In 1987, Hennink was chosen by Dolce & Gabbana to star in the advertising campaign for their Fall/Winter collection. It was the first campaign for the label, and Hennink agreed to do it for free. The campaign was photographed in Sicily by Ferdinando Scianna of Magnum Photos. The photographs from the campaign made such an impression that Hennink came to be seen as an icon of Mediterranean femininity.

In October of that year, Hennink was named "Model of the Year" during the “Oscars de la Mode” in Paris. After which she was given the nickname "the Catwalk Contessa".

In 1993, after the publication of the book “Marpessa, uno sguardo”, by Ferdinando Scianna, Hennink retired from modeling, having also been put off by the arrival of the grunge fashion trend.

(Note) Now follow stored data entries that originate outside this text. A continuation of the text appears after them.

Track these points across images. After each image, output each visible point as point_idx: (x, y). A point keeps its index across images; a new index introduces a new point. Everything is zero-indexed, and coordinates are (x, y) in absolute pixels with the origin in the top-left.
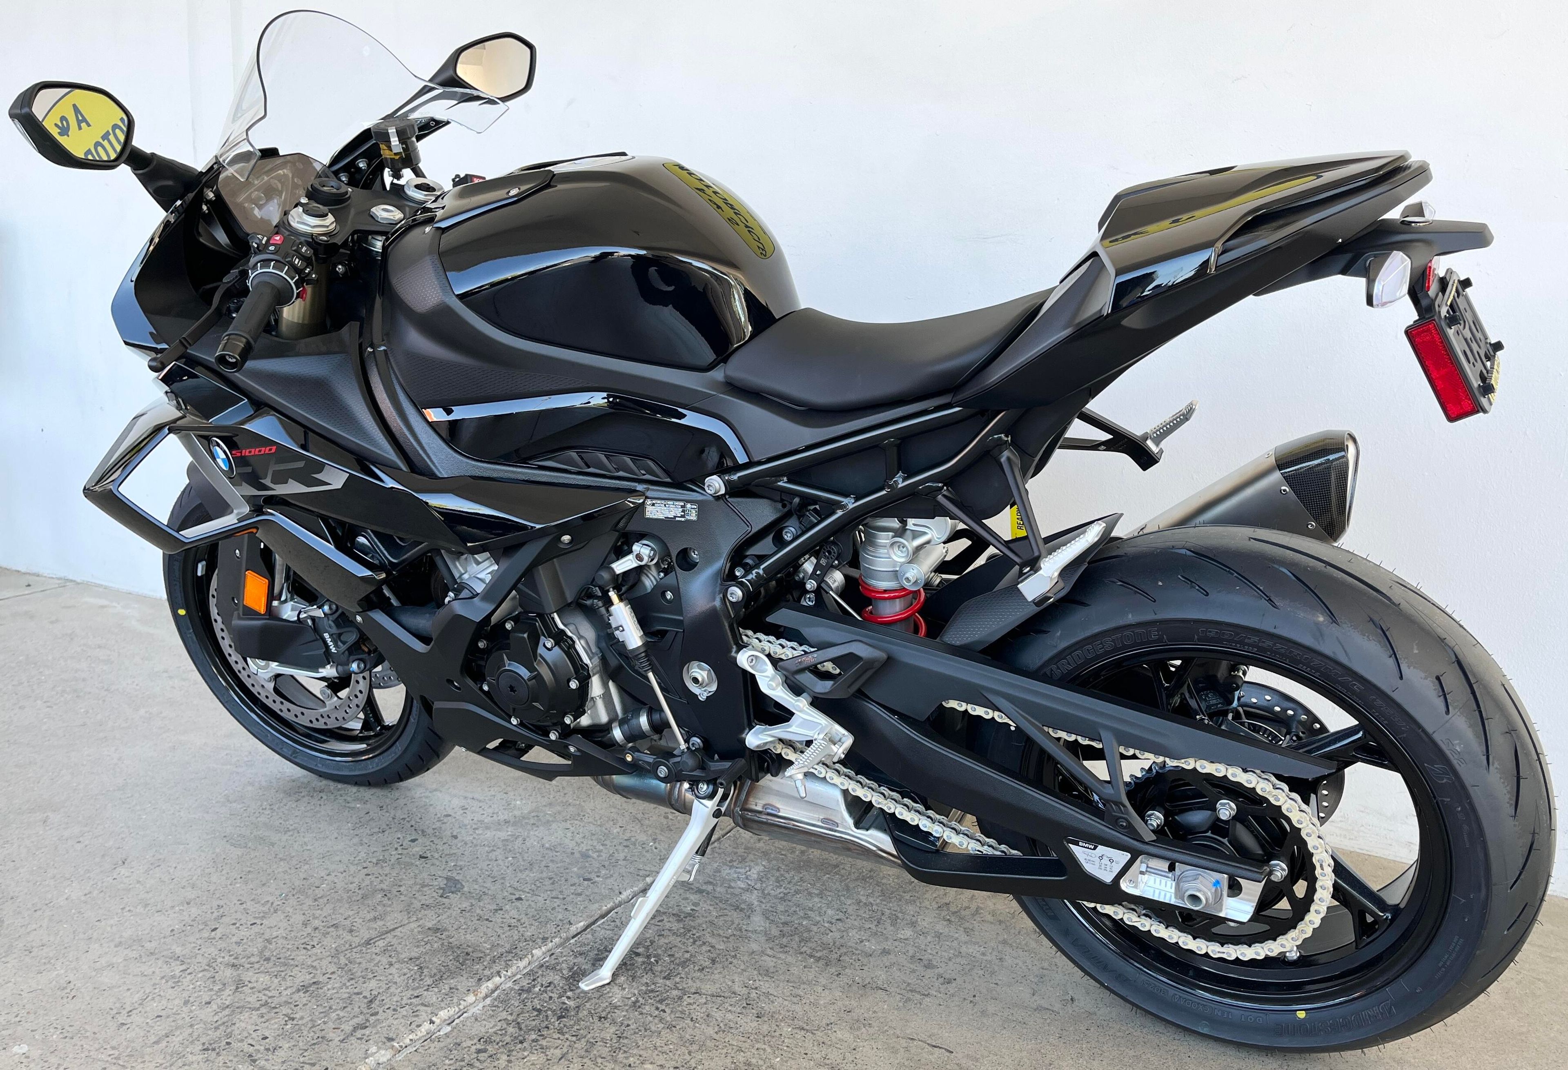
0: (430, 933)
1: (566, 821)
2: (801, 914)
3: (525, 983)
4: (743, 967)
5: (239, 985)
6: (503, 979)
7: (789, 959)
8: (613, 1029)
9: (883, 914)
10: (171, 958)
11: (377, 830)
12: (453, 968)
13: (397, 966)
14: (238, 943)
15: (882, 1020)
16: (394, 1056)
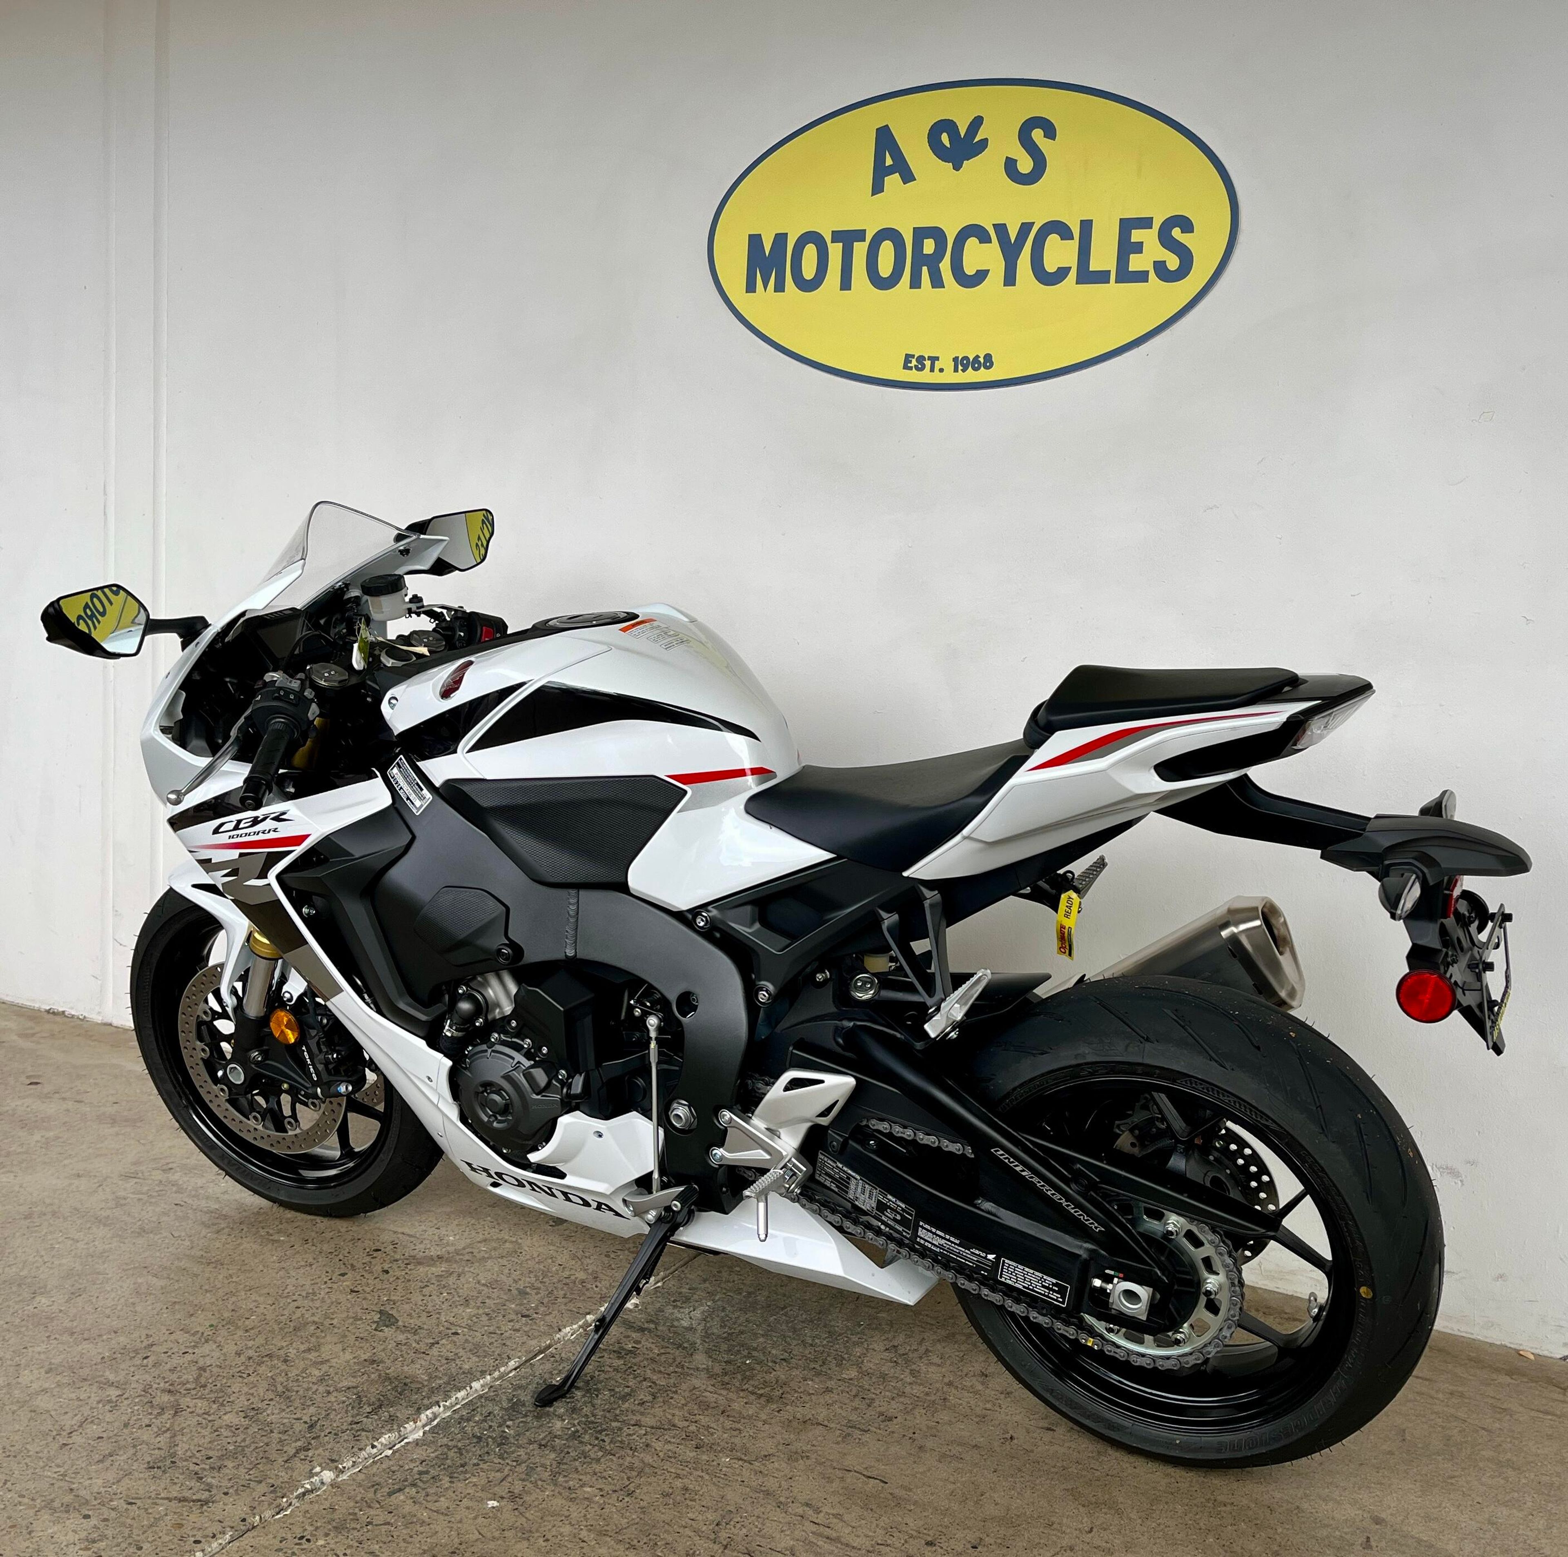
0: (366, 1364)
1: (502, 1257)
2: (745, 1353)
3: (464, 1412)
4: (683, 1402)
5: (178, 1410)
6: (442, 1409)
7: (731, 1395)
8: (553, 1455)
9: (829, 1356)
10: (105, 1384)
11: (303, 1263)
12: (391, 1397)
13: (335, 1394)
14: (172, 1370)
15: (820, 1453)
16: (338, 1476)
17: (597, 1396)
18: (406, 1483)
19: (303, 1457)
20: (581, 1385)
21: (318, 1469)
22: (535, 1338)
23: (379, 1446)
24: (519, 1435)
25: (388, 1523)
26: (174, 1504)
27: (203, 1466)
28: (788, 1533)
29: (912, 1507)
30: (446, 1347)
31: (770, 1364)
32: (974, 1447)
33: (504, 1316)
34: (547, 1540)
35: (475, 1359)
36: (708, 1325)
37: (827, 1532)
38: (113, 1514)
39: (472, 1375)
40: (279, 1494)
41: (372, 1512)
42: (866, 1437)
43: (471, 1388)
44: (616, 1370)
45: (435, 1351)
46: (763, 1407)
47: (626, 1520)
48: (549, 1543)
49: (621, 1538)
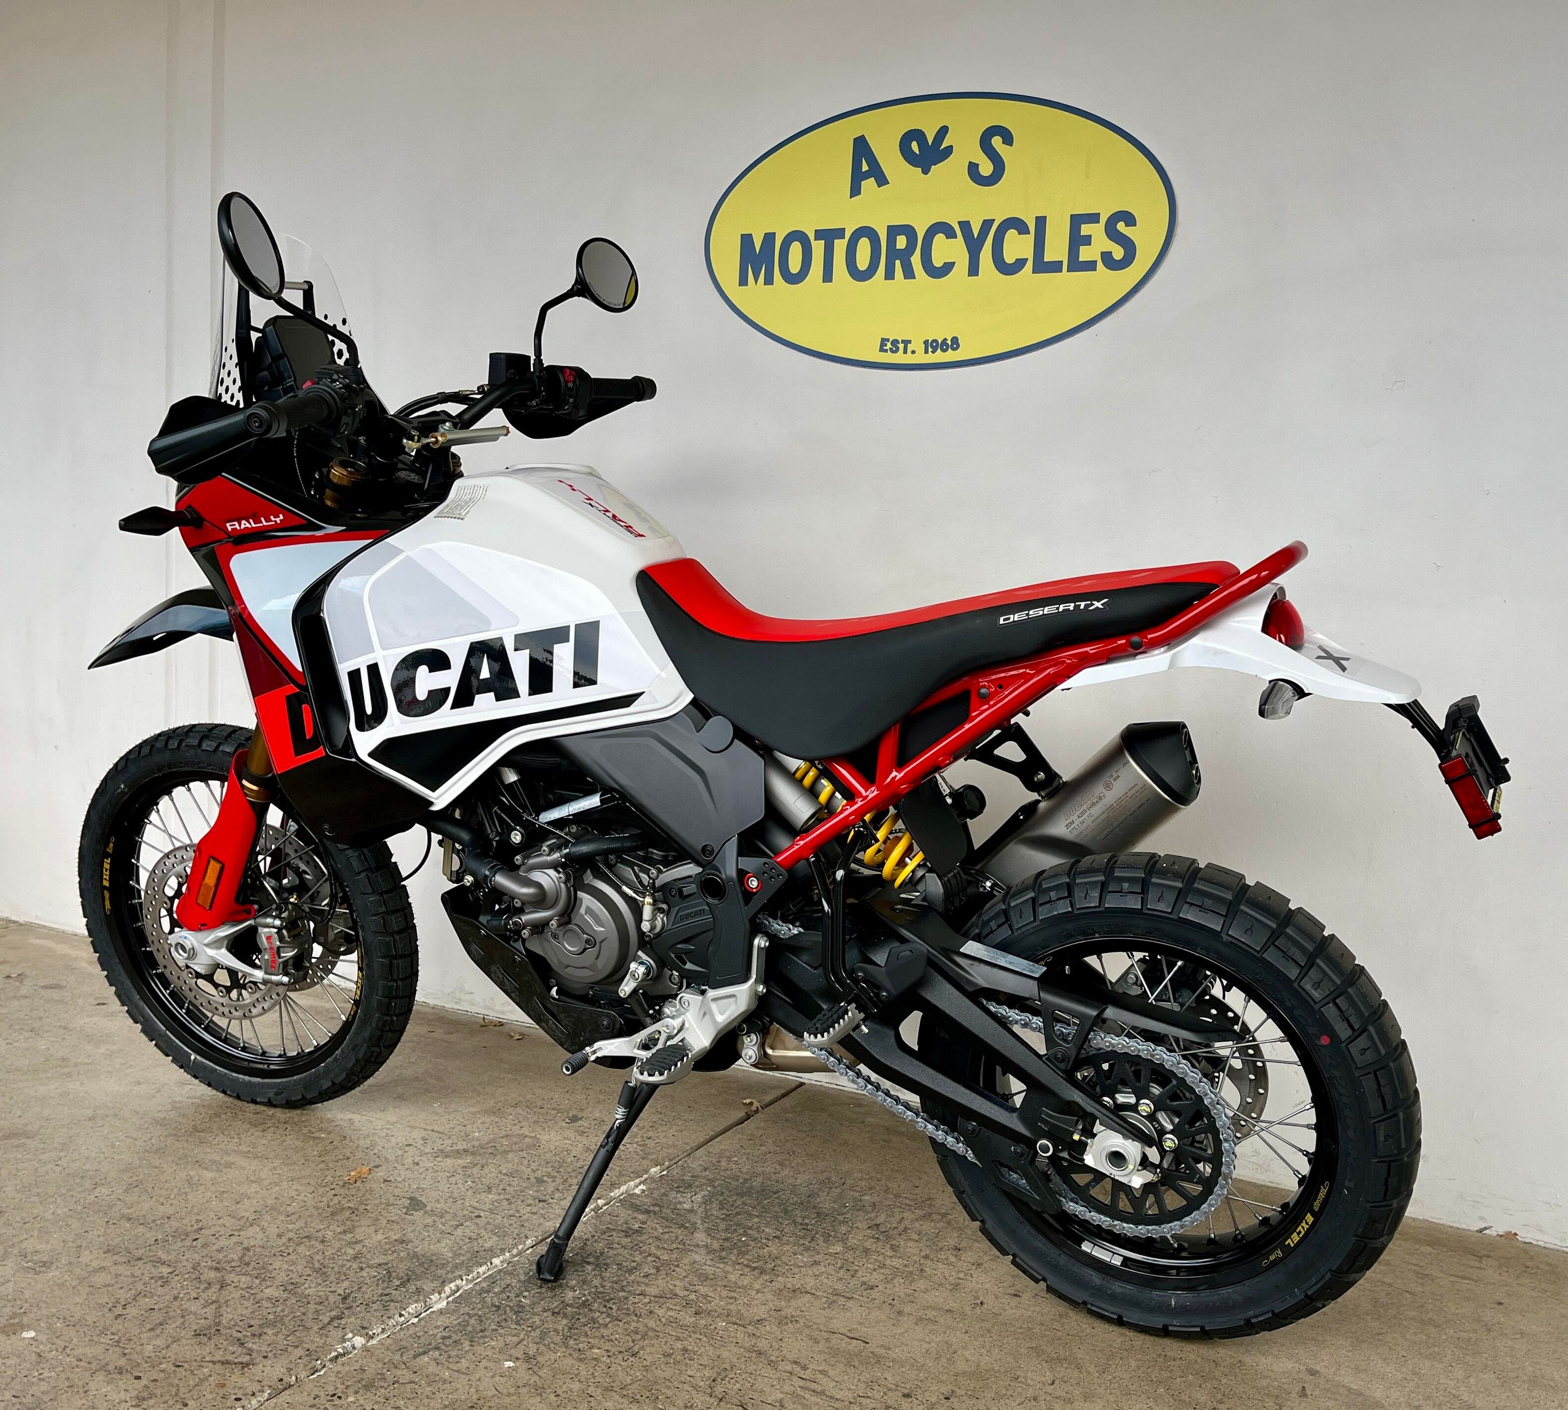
0: (396, 1243)
1: (522, 1150)
2: (741, 1231)
3: (484, 1285)
4: (684, 1274)
5: (223, 1285)
6: (464, 1282)
7: (728, 1268)
8: (565, 1322)
9: (816, 1233)
10: (158, 1262)
11: (341, 1157)
12: (418, 1271)
13: (367, 1270)
14: (219, 1251)
15: (808, 1317)
16: (368, 1341)
17: (606, 1269)
18: (430, 1347)
19: (336, 1325)
20: (591, 1260)
21: (350, 1335)
22: (550, 1220)
23: (406, 1315)
24: (534, 1304)
25: (414, 1382)
26: (218, 1366)
27: (244, 1333)
28: (778, 1387)
29: (891, 1364)
30: (469, 1228)
31: (764, 1241)
32: (947, 1311)
33: (523, 1201)
34: (558, 1396)
35: (495, 1238)
36: (708, 1208)
37: (813, 1387)
38: (162, 1375)
39: (492, 1252)
40: (316, 1358)
41: (399, 1372)
42: (850, 1304)
43: (491, 1264)
44: (624, 1247)
45: (459, 1232)
46: (757, 1279)
47: (630, 1378)
48: (560, 1398)
49: (625, 1393)
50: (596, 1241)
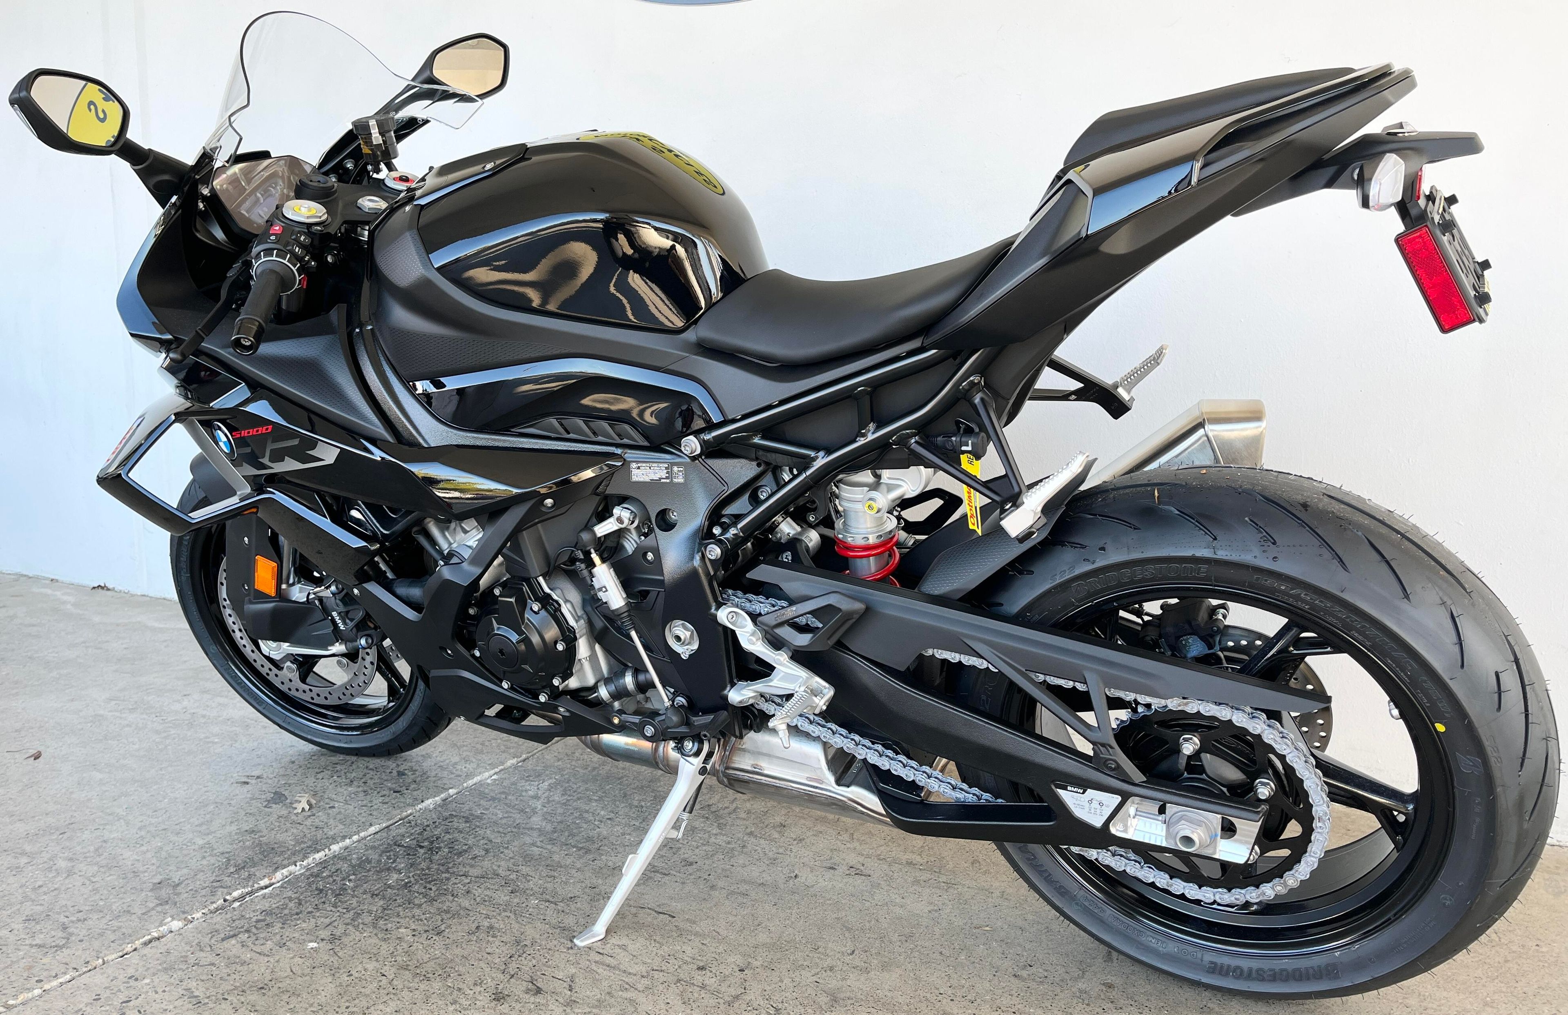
17: (437, 853)
18: (242, 930)
19: (160, 910)
20: (426, 844)
22: (400, 808)
23: (231, 900)
24: (356, 887)
25: (213, 964)
26: (34, 950)
27: (71, 918)
28: (571, 961)
29: (693, 937)
30: (321, 819)
31: (596, 823)
32: (760, 885)
33: (378, 793)
34: (351, 975)
35: (341, 827)
36: (551, 794)
37: (608, 960)
39: (334, 840)
40: (127, 941)
41: (202, 954)
42: (666, 879)
43: (330, 850)
44: (460, 832)
45: (309, 822)
46: (581, 857)
47: (428, 956)
48: (352, 978)
49: (418, 972)
50: (436, 827)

Upon her retirement, she moved to Ibiza, Spain, where she began a career as an interior decorator. She made a return to the fashion runways in 2004, where she closed the Fall/Winter show for designer Antonio Marras. In January 2011, Hennink was chosen to walk in a special fashion show held by designer Alberta Ferretti in Florence, Italy. Then, in May 2011, she walked in the "Fashion for Relief" benefit show in Cannes, France. The following year, Dolce & Gabbana launched a line of made-to-measure clothing called "Alta Moda", and chose Hennink as the global ambassador for that line.

== Personal life ==
Marpessa Hennink speaks six languages. In her spare time, she enjoys interior decorating and photography. She considers Inès de La Fressange, Diana Vreeland, and Madeleine Castaing as her style icons. In 2005, Marpessa gave birth to a daughter named Ariel.

In 2021, she was one of the guests at Lady Kitty Spencer's wedding.